Seven cryptographers would like to exchange presents with each other. They are geographically located in different places, so they can't use a traditional white elephant scheme (everyone brings a wrapped gift and puts it on a table, people then draw names and take turn picking a gift).

Can you figure out a cryptographically equivalent scheme?

Specifically, design a distributed algorithm where:

The algorithm results in every cryptographer knowing who they need to get a present for (they can tailor their presents) but not knowing who is getting them a present (there's a surprise factor).
Each cryptographer has a public/private key pair.
Each cryptographer knows the public key of the other six participants, as well as their address (so they can mail the presents).

             ___.-~"~-._   __....__
           .'    `    \ ~"~        ``-.
          /` _      )  `\              `\
         /`  a)    /     |               `\
        :`        /      |                 \
   <`-._|`  .-.  (      /   .            `;\\
    `-. `--'_.'-.;\___/'   .      .       | \\
 _     /:--`     |        /     /        .'  \\
("\   /`/        |       '     '         /    :`;
`\'\_/`/         .\     /`~`=-.:        /     ``
  `._.'          /`\    |      `\      /(
                /  /\   |        `Y   /  \
          jgs  /  /  \  |         |  /`\  \
              /  |   |  |         |  |  |  |
             /___|  /___|        /___|  /__|
             '"""   '"""         '"""  '"""

Happy holidays! I will post a solution here in a few weeks...

First solution

Every cryptographer starts with:
- priv_key (their private key)
- pub_key (their prublic key)
- pub_keys (the set of all the 7 cryptographer's keys)

And follows the following 5 steps:

1. Takes the set of public keys (including their own) and generate a token1:
   token1 = sort(pub_keys).join('-');

2. Joins an irc channel named #token1, using tor to hide their identity.
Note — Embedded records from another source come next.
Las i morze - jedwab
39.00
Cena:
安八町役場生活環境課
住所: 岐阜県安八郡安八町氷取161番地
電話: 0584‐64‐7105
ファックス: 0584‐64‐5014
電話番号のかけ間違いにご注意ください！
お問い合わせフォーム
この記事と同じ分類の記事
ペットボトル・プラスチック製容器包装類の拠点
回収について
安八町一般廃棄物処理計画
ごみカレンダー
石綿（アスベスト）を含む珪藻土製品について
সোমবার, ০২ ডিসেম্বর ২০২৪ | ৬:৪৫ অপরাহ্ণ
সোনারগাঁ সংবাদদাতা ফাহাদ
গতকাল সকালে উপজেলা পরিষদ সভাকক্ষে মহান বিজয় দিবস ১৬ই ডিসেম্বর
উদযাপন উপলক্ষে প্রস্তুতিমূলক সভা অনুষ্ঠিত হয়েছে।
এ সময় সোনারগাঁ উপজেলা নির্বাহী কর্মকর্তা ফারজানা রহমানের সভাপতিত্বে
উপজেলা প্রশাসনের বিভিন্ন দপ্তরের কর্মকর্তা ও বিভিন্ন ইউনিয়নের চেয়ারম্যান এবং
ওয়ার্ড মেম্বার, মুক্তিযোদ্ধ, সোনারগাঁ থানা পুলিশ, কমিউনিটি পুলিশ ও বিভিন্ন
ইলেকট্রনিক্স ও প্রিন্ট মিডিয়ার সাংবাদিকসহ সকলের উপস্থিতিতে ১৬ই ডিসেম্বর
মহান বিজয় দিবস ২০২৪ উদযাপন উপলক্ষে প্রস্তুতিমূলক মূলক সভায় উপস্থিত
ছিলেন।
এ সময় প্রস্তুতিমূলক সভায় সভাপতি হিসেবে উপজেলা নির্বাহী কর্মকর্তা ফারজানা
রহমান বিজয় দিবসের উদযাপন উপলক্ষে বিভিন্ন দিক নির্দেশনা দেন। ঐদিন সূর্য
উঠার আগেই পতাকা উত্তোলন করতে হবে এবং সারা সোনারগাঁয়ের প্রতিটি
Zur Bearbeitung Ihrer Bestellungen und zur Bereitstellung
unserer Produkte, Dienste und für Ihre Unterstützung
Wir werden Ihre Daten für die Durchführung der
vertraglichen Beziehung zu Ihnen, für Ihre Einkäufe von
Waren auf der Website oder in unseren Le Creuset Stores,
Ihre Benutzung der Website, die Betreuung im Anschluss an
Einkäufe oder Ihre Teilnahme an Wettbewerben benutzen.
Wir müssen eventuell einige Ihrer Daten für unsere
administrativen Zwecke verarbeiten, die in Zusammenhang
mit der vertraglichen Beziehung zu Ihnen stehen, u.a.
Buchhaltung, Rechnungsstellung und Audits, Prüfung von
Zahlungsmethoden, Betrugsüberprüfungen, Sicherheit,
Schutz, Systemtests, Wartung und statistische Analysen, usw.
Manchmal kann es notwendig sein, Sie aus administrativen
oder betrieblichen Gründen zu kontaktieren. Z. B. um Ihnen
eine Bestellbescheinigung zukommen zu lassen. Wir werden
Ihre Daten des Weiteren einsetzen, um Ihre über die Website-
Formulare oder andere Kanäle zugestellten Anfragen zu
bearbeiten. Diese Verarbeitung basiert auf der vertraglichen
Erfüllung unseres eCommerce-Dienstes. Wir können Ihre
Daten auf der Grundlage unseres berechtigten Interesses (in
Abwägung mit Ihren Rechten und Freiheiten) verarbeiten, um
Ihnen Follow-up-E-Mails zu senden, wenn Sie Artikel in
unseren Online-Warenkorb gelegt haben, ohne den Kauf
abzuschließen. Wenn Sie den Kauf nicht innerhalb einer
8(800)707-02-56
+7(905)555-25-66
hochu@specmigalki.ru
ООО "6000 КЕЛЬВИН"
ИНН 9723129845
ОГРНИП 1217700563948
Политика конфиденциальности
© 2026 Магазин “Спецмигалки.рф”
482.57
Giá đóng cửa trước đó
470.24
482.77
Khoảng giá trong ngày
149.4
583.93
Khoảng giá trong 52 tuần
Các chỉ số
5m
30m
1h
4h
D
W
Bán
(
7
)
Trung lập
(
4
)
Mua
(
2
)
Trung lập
3. Creates a temporary private/public key pair (temp_priv_key, temp_pub_key) and
   publishes the public part:
   - 1st message:
     send(temp_pub_key)

   The crytographers then wait for everyone else to publish their temporary
   public key and stores the set (including their own) in temp_pub_keys.

4. Computes sorted_temp_pub_keys = sort(temp_pub_keys) and
   token2 = sorted_temo_pub_keys.join('-'). Signs and sends token2 with their
   public key. (It's a way of saying "I have participated in round 3" without
   revealing their identity):
   - 2nd message:
     send(sign(msg=token2, key=priv_key))

   The cryptographers then wait for everyone else to publish their second
   message and validates that everyone has signed the same token2.

5. Reveals their identify to the person whose temporary public key comes right
   after theirs in token2.

   To do this, they publish their identify and a proof that they own the
   temporary private key:
     m = [sign(msg=token1, key=priv_key), sign(msg=token1, key=temp_priv_key)]
     next_key = (sorted_temp_pub_keys.indexOf(temp_pub_key) + 1) % 7;
     send(encrypt(msg=m, key=sorted_temp_pub_keys[next_key]))

   The cryptographers will be able to decrypt one message each. They must
   validate that the two signatures are correct and match the expected
   temporary key.

   Only the identity of the person they need to send a gift to is revealed.

Note:
Some interesting attacks to think of include: what happens if an evil
participant submits multiple temporary keys at step 3? What happens if a
participant is able to split the network in two halves?

Another solution

Roman was kind enough to share his solution. His initial approach was somewhat different, with a restart process. However, what happens if an evil participant doesn't send the restart signal?

distRandom() {
  x = random();
  sendToAll(md5(x));
  // send to friends x, later on if they want to verify that you did not cheat.
  return sum(getRandomsFromOther())+x;
}
iter = 0;
x=distrRandom()%7;
sendToPerson(x, "iter => +1 present for you");
if (receiveMoreThenOne()) {
  sendToAll("restart iter+1");
}
if (noRestart()) {
  givePresent(x);
}

His initial approach left out how to map 'x' to an address, he followed up with:

SendToAll(random(), secretPublicKey())
SortListByRandom()
SendToNextAfterMe(nextSecretKey, "I am x, send me gift")